Dans le centre de Marseille, il n'y a pas assez d'écoles et plus de 70 enfants attendraient toujours une place, un mois après la rentrée scolaire. Les parents se chargent eux-même de chercher un établissement.

Illustration : les directeurs d'école ont pour consigne de dépasser les quotas dans les classes.
Illustration : les directeurs d'école ont pour consigne de dépasser les quotas dans les classes. © Maxppp / Cyril SOLLIER

Trois semaines après la rentrée scolaire, 240 petits Marseillais n'étaient toujours pas scolarisés, faute de places dans les établissements. Selon les derniers chiffres, ils seraient encore plus de 70 dans cette situation.

Des écoles trop peu nombreuses dans les cinquième et sixième arrondissements

La situation est déjà tendue dans l'hypercentre de Marseille. "Sur le cinquième et le sixième arrondissement, il y a beaucoup de construction d'immeubles d'habitation, dit Claire Billès, la secrétaire académique du SNUIPP. Mais il n'est prévu aucune école et la mairie ne préempte pas certains bâtiments qu'elle pourrait préempter. Forcément quand de nouvelles familles arrivent dans ces zones en tension, ça coince."

Les directeurs d'école ont reçu des consignes claires : prendre en charge tous les enfants en attente de place, quitte à dépasser les quotas. La mairie indique qu'en septembre, près de 77 000 enfants ont fait leur rentrée dans les 444 écoles communales de la cité phocéenne.

Les parents obligés des chercher eux-même un établissement

C'est bien un déménagement qui a obligé Dominique à trouver une nouvelle école pour sa fille. Une semaine avant les vacances scolaires, en juin dernier, elle a informé l'école où était encore scolarisée sa fille, et a entrepris les démarches auprès de la mairie pour obtenir une nouvelle place. Malgré trois relances pendant l'été, le jour de la rentrée, elle n'avait toujours aucune réponse, si ce n'est de faire elle-même la tournée des établissement. "J'ai dû rechercher des places, raconte Dominique. J'ai contacté quatre écoles aux alentours. La quatrième a été la bonne."

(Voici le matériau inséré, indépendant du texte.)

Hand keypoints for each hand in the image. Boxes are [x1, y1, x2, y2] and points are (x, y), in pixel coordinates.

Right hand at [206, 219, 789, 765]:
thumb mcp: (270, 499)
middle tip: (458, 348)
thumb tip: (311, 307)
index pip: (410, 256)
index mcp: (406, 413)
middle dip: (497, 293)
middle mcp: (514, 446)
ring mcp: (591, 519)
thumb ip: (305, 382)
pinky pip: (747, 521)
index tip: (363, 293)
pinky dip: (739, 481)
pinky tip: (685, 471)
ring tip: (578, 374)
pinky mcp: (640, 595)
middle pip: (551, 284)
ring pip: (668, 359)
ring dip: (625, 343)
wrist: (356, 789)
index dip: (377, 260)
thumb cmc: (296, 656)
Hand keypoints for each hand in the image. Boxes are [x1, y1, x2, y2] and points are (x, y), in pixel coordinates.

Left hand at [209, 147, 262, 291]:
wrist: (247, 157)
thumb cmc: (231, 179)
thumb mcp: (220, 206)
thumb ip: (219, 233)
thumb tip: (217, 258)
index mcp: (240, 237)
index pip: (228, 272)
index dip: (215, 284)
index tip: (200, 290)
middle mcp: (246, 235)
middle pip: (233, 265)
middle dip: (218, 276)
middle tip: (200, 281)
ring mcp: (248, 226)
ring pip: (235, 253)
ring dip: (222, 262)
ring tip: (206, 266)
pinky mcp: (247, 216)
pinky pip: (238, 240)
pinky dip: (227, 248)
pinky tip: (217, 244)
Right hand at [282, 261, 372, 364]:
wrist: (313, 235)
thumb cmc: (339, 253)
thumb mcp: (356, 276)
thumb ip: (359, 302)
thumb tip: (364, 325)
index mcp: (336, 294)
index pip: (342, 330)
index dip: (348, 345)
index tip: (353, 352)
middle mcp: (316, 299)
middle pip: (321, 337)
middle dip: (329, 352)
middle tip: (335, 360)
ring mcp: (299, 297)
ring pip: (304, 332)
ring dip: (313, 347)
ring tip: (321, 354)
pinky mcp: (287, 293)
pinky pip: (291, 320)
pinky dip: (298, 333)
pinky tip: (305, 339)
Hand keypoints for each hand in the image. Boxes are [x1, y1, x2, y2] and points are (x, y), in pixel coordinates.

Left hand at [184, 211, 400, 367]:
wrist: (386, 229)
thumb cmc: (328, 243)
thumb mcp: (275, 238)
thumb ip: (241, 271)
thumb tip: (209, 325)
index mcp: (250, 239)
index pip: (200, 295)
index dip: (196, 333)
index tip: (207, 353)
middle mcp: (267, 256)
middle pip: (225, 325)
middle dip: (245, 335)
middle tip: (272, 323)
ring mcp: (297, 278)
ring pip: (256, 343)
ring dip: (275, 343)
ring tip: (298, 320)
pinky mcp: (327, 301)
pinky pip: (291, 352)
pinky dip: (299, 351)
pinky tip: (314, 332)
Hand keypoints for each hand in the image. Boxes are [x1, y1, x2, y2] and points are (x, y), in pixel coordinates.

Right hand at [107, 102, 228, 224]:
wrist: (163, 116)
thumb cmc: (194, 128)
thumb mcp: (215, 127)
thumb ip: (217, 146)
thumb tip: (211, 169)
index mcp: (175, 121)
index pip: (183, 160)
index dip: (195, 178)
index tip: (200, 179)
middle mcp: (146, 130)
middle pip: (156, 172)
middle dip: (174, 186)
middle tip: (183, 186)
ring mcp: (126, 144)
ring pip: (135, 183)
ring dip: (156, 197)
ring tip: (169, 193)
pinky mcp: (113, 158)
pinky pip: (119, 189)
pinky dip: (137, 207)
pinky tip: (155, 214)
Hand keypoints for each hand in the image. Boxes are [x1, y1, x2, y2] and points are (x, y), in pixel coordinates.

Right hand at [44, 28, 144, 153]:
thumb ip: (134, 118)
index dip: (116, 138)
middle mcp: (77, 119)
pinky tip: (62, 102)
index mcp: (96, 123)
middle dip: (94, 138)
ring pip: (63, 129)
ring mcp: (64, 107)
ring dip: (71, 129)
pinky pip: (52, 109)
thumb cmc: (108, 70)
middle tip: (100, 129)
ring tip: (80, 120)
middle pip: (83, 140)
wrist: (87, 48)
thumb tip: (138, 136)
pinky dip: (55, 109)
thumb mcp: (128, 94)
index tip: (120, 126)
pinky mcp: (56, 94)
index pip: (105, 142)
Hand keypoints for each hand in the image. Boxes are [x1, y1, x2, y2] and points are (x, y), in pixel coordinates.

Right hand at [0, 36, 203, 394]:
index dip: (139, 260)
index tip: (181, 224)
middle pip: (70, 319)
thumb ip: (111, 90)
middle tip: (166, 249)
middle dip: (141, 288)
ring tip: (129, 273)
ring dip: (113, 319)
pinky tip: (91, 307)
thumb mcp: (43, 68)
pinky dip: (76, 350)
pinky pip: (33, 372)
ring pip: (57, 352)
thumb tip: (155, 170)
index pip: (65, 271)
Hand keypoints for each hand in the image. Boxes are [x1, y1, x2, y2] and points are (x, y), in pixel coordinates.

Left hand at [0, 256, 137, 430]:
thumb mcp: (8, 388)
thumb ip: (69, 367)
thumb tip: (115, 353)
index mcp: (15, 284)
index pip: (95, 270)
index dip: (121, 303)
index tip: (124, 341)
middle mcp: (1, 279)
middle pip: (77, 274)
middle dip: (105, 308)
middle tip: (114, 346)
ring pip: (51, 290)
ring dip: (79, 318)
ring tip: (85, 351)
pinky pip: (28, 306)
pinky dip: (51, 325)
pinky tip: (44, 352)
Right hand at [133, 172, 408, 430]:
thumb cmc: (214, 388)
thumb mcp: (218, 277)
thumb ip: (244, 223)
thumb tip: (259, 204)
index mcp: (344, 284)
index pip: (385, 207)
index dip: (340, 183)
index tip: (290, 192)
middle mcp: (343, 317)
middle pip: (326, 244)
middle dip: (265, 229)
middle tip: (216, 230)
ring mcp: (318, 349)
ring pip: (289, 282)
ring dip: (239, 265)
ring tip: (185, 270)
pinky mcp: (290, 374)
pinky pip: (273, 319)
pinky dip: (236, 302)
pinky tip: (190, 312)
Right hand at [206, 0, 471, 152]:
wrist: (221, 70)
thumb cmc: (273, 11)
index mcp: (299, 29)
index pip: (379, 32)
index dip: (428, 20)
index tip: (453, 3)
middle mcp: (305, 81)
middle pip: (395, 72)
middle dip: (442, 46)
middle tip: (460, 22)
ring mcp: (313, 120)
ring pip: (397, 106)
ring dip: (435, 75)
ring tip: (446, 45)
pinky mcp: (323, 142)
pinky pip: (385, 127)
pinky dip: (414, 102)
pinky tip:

Mais les inscriptions tardives sont de plus en plus fréquentes. Près d'un mois après la rentrée scolaire, plus de 60 demandes ont été enregistrées en une seule journée, cette semaine.

Débat mouvementé autour de la construction d'une trentaine d'écoles 

Critiquée pour ce manque de places et épinglée régulièrement pour le délabrement de certaines écoles publiques, la ville de Marseille a adopté en octobre 2017 un plan de reconstruction d'un milliard d'euros, via des partenariats public-privé (PPP). Il prévoit la destruction de 31 établissements datant des années 1960, et leur remplacement par 28 nouvelles écoles ainsi que la construction de six établissements supplémentaires d'ici six ans.

En choisissant un PPP, la mairie confie la totalité du projet, du financement à la construction, à des entreprises privées, et sera locataire pendant 25 ans des établissements. Une solution toujours vivement critiquée par l'opposition et le collectif "Marseille contre les PPP".